Action item:
Look through the data below. Show each line where the string "center" occurs.

BEGIN Recorded information

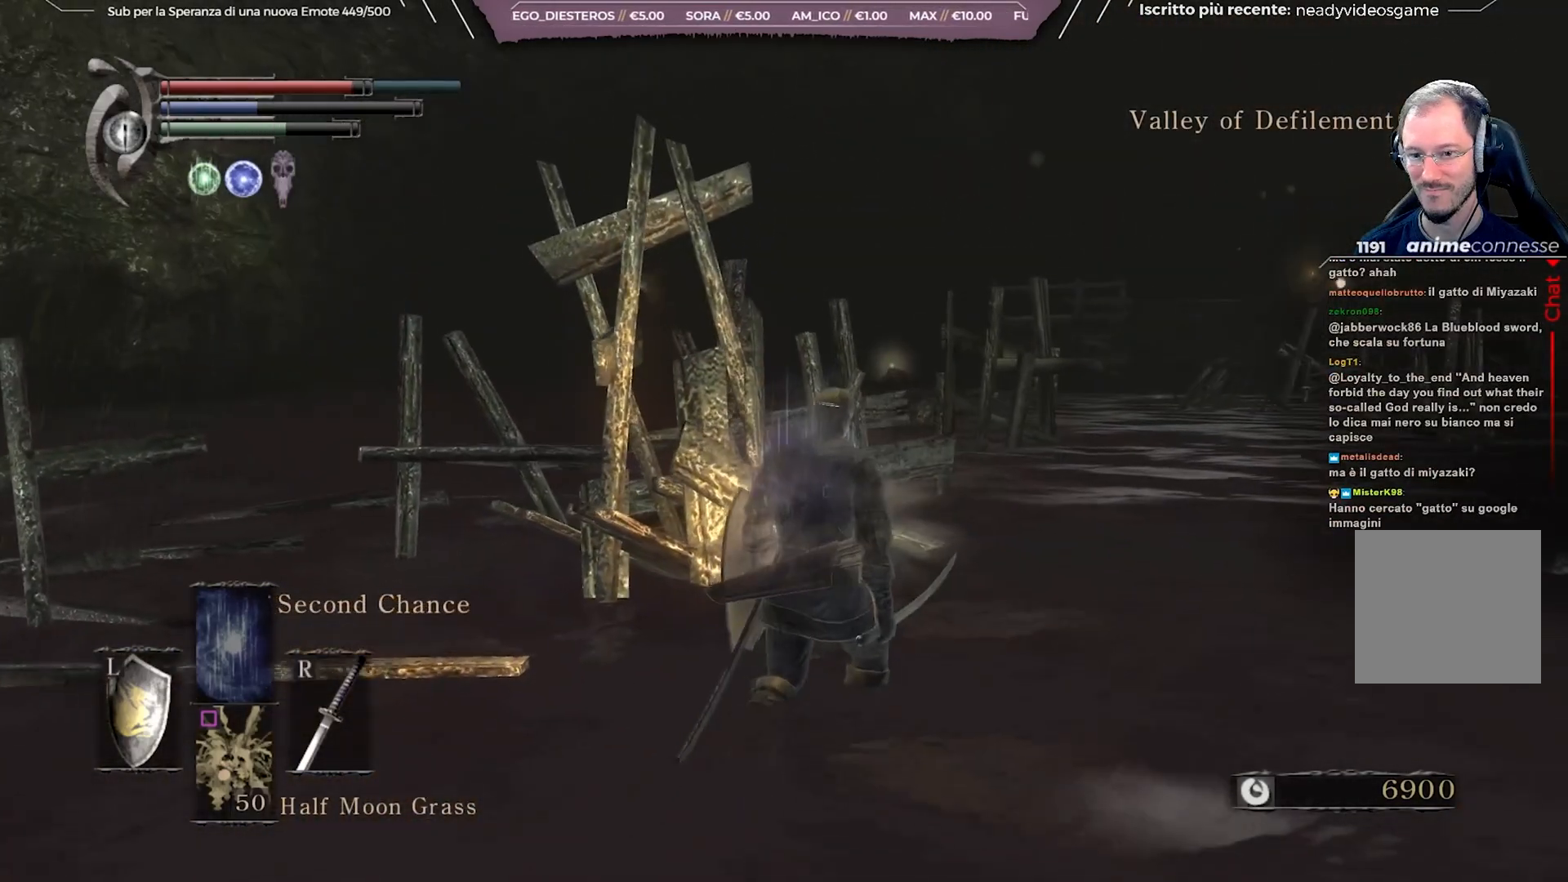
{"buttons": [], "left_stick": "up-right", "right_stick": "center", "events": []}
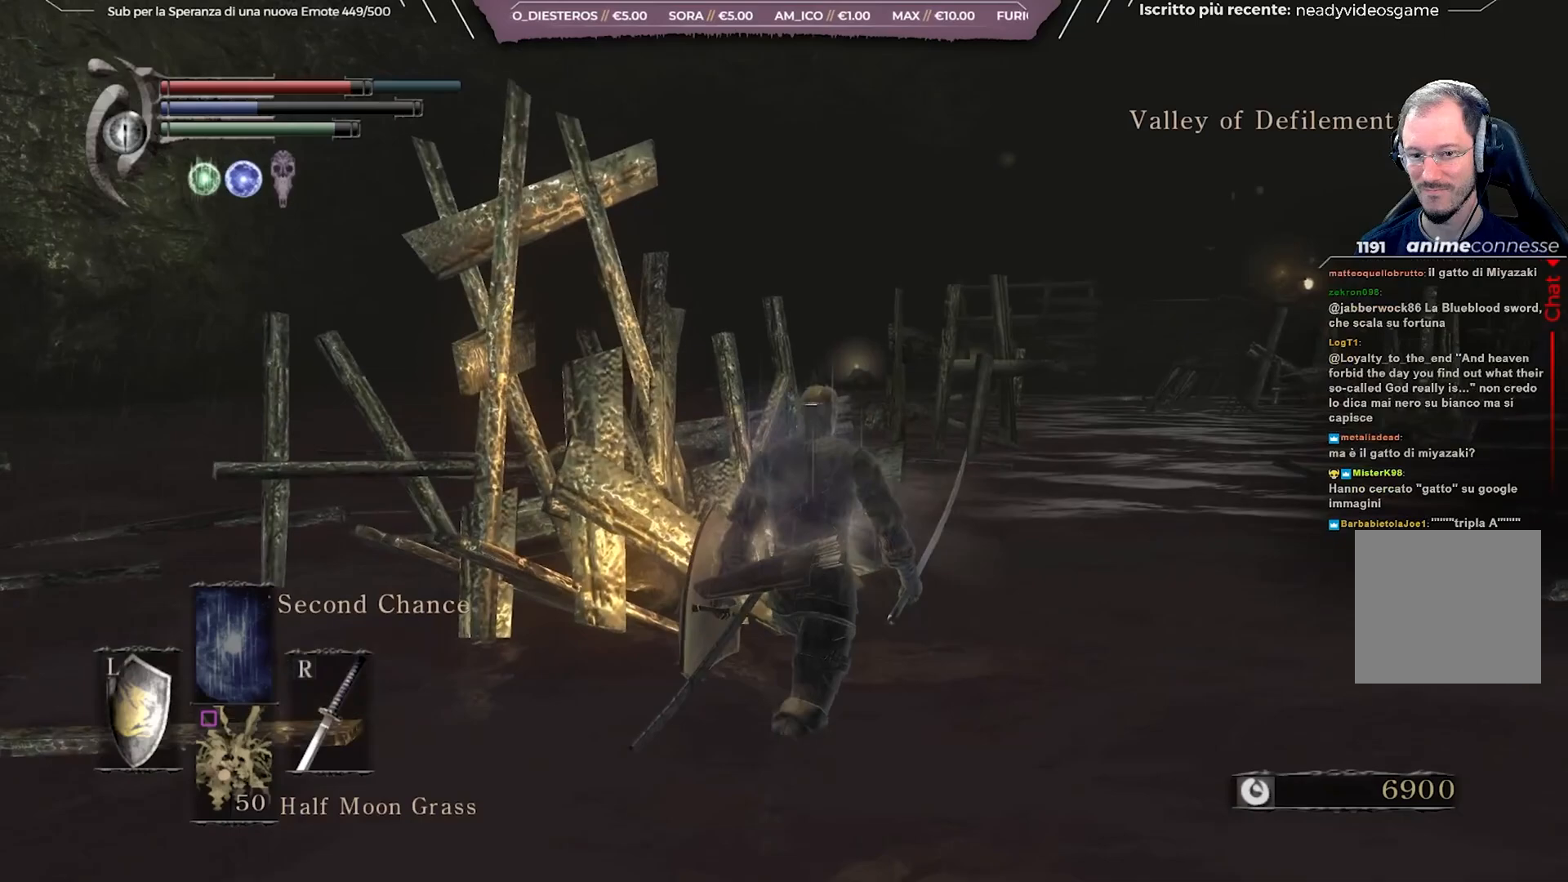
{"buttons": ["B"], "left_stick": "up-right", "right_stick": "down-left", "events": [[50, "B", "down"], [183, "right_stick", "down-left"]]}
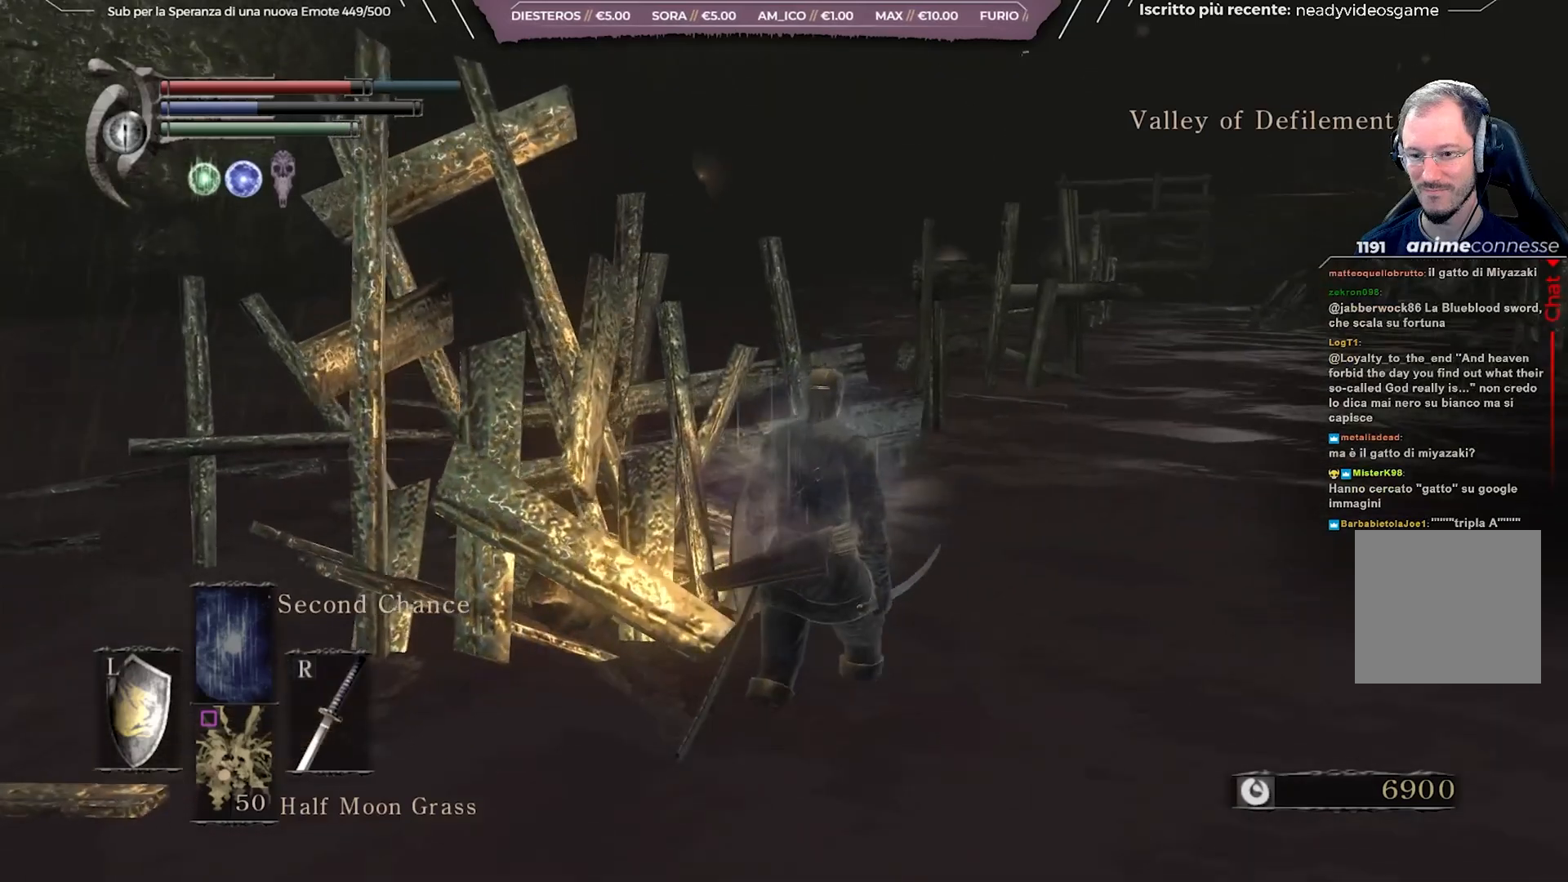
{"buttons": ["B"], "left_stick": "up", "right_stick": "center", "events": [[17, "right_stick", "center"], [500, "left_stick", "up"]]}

END Recorded information

Exercise output:
{"buttons": [], "left_stick": "up-right", "right_stick": "center", "events": []}
{"buttons": ["B"], "left_stick": "up", "right_stick": "center", "events": [[17, "right_stick", "center"], [500, "left_stick", "up"]]}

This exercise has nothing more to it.